Without dropping or altering a single word, give the listing again.

··· The data ···

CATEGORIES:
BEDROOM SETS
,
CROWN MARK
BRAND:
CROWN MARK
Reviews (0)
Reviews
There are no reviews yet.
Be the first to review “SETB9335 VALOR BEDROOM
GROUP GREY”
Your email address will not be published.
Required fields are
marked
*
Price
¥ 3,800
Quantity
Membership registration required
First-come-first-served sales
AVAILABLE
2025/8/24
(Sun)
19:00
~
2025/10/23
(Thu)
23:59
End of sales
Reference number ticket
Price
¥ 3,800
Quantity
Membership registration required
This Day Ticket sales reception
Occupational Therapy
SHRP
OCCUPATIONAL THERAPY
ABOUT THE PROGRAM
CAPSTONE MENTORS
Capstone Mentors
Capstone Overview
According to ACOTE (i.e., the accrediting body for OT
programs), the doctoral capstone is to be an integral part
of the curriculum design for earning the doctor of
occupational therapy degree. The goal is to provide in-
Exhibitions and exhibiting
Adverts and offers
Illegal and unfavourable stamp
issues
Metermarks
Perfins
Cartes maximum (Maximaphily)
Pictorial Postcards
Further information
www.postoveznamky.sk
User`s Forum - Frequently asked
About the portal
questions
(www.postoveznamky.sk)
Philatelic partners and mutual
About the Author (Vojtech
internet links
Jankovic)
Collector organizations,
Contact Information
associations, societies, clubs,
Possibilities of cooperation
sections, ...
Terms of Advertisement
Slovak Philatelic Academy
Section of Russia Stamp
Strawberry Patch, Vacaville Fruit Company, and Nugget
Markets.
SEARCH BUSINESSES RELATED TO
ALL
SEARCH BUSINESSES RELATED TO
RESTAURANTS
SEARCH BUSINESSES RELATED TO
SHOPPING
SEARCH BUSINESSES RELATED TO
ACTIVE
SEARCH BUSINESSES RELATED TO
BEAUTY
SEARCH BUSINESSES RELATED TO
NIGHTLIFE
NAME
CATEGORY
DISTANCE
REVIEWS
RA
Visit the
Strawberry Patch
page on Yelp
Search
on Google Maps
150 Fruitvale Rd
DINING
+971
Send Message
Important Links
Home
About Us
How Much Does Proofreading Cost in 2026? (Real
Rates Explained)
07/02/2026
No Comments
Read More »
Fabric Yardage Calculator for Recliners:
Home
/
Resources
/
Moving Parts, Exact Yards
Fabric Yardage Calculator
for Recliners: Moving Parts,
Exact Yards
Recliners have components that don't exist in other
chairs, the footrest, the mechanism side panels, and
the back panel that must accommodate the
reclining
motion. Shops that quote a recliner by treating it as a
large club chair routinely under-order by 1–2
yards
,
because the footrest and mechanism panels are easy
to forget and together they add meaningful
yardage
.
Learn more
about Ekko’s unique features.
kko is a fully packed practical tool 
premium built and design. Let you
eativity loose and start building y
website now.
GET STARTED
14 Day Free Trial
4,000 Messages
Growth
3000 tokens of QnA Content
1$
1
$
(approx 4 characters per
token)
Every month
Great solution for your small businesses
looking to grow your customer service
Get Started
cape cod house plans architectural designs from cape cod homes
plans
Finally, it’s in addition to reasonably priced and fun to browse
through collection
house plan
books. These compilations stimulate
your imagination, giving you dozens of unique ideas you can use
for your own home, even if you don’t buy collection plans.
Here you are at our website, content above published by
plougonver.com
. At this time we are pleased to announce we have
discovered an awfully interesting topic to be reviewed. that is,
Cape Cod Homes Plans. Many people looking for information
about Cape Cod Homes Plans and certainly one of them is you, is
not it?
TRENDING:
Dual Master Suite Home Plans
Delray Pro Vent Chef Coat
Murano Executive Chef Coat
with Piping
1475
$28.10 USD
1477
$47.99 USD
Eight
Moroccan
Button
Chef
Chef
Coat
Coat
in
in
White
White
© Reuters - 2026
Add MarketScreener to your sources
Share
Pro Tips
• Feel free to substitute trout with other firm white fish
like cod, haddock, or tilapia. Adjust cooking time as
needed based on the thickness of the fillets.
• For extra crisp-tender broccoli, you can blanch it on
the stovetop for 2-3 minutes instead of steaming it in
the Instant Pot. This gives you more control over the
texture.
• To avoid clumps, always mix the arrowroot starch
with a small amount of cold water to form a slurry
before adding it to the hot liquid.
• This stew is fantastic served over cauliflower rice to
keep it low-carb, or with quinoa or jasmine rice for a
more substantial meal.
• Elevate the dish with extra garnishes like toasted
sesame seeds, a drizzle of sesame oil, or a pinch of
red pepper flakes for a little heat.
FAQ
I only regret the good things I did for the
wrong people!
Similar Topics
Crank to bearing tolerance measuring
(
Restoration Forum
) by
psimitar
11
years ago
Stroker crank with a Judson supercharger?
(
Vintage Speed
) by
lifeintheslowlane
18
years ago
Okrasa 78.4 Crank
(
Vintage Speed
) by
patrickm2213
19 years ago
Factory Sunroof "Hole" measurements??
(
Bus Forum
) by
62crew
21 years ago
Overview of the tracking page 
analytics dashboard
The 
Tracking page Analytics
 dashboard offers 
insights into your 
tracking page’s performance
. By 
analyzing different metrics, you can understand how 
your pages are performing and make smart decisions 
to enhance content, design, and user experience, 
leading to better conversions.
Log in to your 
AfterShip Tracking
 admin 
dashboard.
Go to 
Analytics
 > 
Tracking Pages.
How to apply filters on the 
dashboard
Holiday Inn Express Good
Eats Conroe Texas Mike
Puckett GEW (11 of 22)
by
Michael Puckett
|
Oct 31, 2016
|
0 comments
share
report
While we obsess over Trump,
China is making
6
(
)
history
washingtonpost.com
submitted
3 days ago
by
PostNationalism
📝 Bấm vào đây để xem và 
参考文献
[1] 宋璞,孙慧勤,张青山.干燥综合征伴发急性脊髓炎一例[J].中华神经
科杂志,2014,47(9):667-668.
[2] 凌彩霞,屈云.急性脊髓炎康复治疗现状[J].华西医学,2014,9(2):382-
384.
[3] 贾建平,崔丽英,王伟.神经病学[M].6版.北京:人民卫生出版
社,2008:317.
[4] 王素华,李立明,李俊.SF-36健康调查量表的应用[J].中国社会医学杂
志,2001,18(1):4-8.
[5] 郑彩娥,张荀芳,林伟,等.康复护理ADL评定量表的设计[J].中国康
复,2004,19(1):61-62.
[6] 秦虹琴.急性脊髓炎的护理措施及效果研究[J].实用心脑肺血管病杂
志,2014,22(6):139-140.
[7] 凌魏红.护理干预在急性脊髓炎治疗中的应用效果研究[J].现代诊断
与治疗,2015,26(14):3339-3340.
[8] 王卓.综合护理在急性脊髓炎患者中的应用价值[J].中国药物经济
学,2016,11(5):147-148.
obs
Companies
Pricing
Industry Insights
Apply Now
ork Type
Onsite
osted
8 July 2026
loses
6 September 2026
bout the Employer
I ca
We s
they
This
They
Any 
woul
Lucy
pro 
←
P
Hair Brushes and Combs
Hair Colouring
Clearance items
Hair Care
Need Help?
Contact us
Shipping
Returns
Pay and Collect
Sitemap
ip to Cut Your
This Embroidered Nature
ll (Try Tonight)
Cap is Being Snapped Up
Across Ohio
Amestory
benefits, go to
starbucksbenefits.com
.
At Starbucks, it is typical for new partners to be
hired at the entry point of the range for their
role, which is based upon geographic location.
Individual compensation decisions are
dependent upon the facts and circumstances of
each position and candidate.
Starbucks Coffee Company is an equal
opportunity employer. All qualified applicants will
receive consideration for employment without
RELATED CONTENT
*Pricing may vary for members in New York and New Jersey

···

Solution to this problem:
CATEGORIES:
BEDROOM SETS
,
CROWN MARK
BRAND:
CROWN MARK
Reviews (0)
Reviews
There are no reviews yet.
Be the first to review “SETB9335 VALOR BEDROOM
GROUP GREY”
Your email address will not be published.
Required fields are
marked
*
Price
¥ 3,800
Quantity
Membership registration required
First-come-first-served sales
AVAILABLE
2025/8/24
(Sun)
19:00
~
2025/10/23
(Thu)
23:59
End of sales
Reference number ticket
Price
¥ 3,800
Quantity
Membership registration required
This Day Ticket sales reception
Occupational Therapy
SHRP
OCCUPATIONAL THERAPY
ABOUT THE PROGRAM
CAPSTONE MENTORS
Capstone Mentors
Capstone Overview
According to ACOTE (i.e., the accrediting body for OT
programs), the doctoral capstone is to be an integral part
of the curriculum design for earning the doctor of
occupational therapy degree. The goal is to provide in-
Exhibitions and exhibiting
Adverts and offers
Illegal and unfavourable stamp
issues
Metermarks
Perfins
Cartes maximum (Maximaphily)
Pictorial Postcards
Further information
www.postoveznamky.sk
User`s Forum - Frequently asked
About the portal
questions
(www.postoveznamky.sk)
Philatelic partners and mutual
About the Author (Vojtech
internet links
Jankovic)
Collector organizations,
Contact Information
associations, societies, clubs,
Possibilities of cooperation
sections, ...
Terms of Advertisement
Slovak Philatelic Academy
Section of Russia Stamp
Strawberry Patch, Vacaville Fruit Company, and Nugget
Markets.
SEARCH BUSINESSES RELATED TO
ALL
SEARCH BUSINESSES RELATED TO
RESTAURANTS
SEARCH BUSINESSES RELATED TO
SHOPPING
SEARCH BUSINESSES RELATED TO
ACTIVE
SEARCH BUSINESSES RELATED TO
BEAUTY
SEARCH BUSINESSES RELATED TO
NIGHTLIFE
NAME
CATEGORY
DISTANCE
REVIEWS
RA
Visit the
Strawberry Patch
page on Yelp
Search
on Google Maps
150 Fruitvale Rd
DINING
+971
Send Message
Important Links
Home
About Us
How Much Does Proofreading Cost in 2026? (Real
Rates Explained)
07/02/2026
No Comments
Read More »
Fabric Yardage Calculator for Recliners:
Home
/
Resources
/
Moving Parts, Exact Yards
Fabric Yardage Calculator
for Recliners: Moving Parts,
Exact Yards
Recliners have components that don't exist in other
chairs, the footrest, the mechanism side panels, and
the back panel that must accommodate the
reclining
motion. Shops that quote a recliner by treating it as a
large club chair routinely under-order by 1–2
yards
,
because the footrest and mechanism panels are easy
to forget and together they add meaningful
yardage
.
Learn more
about Ekko’s unique features.
kko is a fully packed practical tool 
premium built and design. Let you
eativity loose and start building y
website now.
GET STARTED
14 Day Free Trial
4,000 Messages
Growth
3000 tokens of QnA Content
1$
1
$
(approx 4 characters per
token)
Every month
Great solution for your small businesses
looking to grow your customer service
Get Started
cape cod house plans architectural designs from cape cod homes
plans
Finally, it’s in addition to reasonably priced and fun to browse
through collection
house plan
books. These compilations stimulate
your imagination, giving you dozens of unique ideas you can use
for your own home, even if you don’t buy collection plans.
Here you are at our website, content above published by
plougonver.com
. At this time we are pleased to announce we have
discovered an awfully interesting topic to be reviewed. that is,
Cape Cod Homes Plans. Many people looking for information
about Cape Cod Homes Plans and certainly one of them is you, is
not it?
TRENDING:
Dual Master Suite Home Plans
Delray Pro Vent Chef Coat
Murano Executive Chef Coat
with Piping
1475
$28.10 USD
1477
$47.99 USD
Eight
Moroccan
Button
Chef
Chef
Coat
Coat
in
in
White
White
© Reuters - 2026
Add MarketScreener to your sources
Share
Pro Tips
• Feel free to substitute trout with other firm white fish
like cod, haddock, or tilapia. Adjust cooking time as
needed based on the thickness of the fillets.
• For extra crisp-tender broccoli, you can blanch it on
the stovetop for 2-3 minutes instead of steaming it in
the Instant Pot. This gives you more control over the
texture.
• To avoid clumps, always mix the arrowroot starch
with a small amount of cold water to form a slurry
before adding it to the hot liquid.
• This stew is fantastic served over cauliflower rice to
keep it low-carb, or with quinoa or jasmine rice for a
more substantial meal.
• Elevate the dish with extra garnishes like toasted
sesame seeds, a drizzle of sesame oil, or a pinch of
red pepper flakes for a little heat.
FAQ
I only regret the good things I did for the
wrong people!
Similar Topics
Crank to bearing tolerance measuring
(
Restoration Forum
) by
psimitar
11
years ago
Stroker crank with a Judson supercharger?
(
Vintage Speed
) by
lifeintheslowlane
18
years ago
Okrasa 78.4 Crank
(
Vintage Speed
) by
patrickm2213
19 years ago
Factory Sunroof "Hole" measurements??
(
Bus Forum
) by
62crew
21 years ago
Overview of the tracking page 
analytics dashboard
The 
Tracking page Analytics
 dashboard offers 
insights into your 
tracking page’s performance
. By 
analyzing different metrics, you can understand how 
your pages are performing and make smart decisions 
to enhance content, design, and user experience, 
leading to better conversions.
Log in to your 
AfterShip Tracking
 admin 
dashboard.
Go to 
Analytics
 > 
Tracking Pages.
How to apply filters on the 
dashboard
Holiday Inn Express Good
Eats Conroe Texas Mike
Puckett GEW (11 of 22)
by
Michael Puckett
|
Oct 31, 2016
|
0 comments
share
report
While we obsess over Trump,
China is making
6
(
)
history
washingtonpost.com
submitted
3 days ago
by
PostNationalism
📝 Bấm vào đây để xem và 
参考文献
[1] 宋璞,孙慧勤,张青山.干燥综合征伴发急性脊髓炎一例[J].中华神经
科杂志,2014,47(9):667-668.
[2] 凌彩霞,屈云.急性脊髓炎康复治疗现状[J].华西医学,2014,9(2):382-
384.
[3] 贾建平,崔丽英,王伟.神经病学[M].6版.北京:人民卫生出版
社,2008:317.
[4] 王素华,李立明,李俊.SF-36健康调查量表的应用[J].中国社会医学杂
志,2001,18(1):4-8.
[5] 郑彩娥,张荀芳,林伟,等.康复护理ADL评定量表的设计[J].中国康
复,2004,19(1):61-62.
[6] 秦虹琴.急性脊髓炎的护理措施及效果研究[J].实用心脑肺血管病杂
志,2014,22(6):139-140.
[7] 凌魏红.护理干预在急性脊髓炎治疗中的应用效果研究[J].现代诊断
与治疗,2015,26(14):3339-3340.
[8] 王卓.综合护理在急性脊髓炎患者中的应用价值[J].中国药物经济
学,2016,11(5):147-148.
obs
Companies
Pricing
Industry Insights
Apply Now
ork Type
Onsite
osted
8 July 2026
loses
6 September 2026
bout the Employer
I ca
We s
they
This
They
Any 
woul
Lucy
pro 
←
P
Hair Brushes and Combs
Hair Colouring
Clearance items
Hair Care
Need Help?
Contact us
Shipping
Returns
Pay and Collect
Sitemap
ip to Cut Your
This Embroidered Nature
ll (Try Tonight)
Cap is Being Snapped Up
Across Ohio
Amestory
benefits, go to
starbucksbenefits.com
.
At Starbucks, it is typical for new partners to be
hired at the entry point of the range for their
role, which is based upon geographic location.
Individual compensation decisions are
dependent upon the facts and circumstances of
each position and candidate.
Starbucks Coffee Company is an equal
opportunity employer. All qualified applicants will
receive consideration for employment without
RELATED CONTENT
*Pricing may vary for members in New York and New Jersey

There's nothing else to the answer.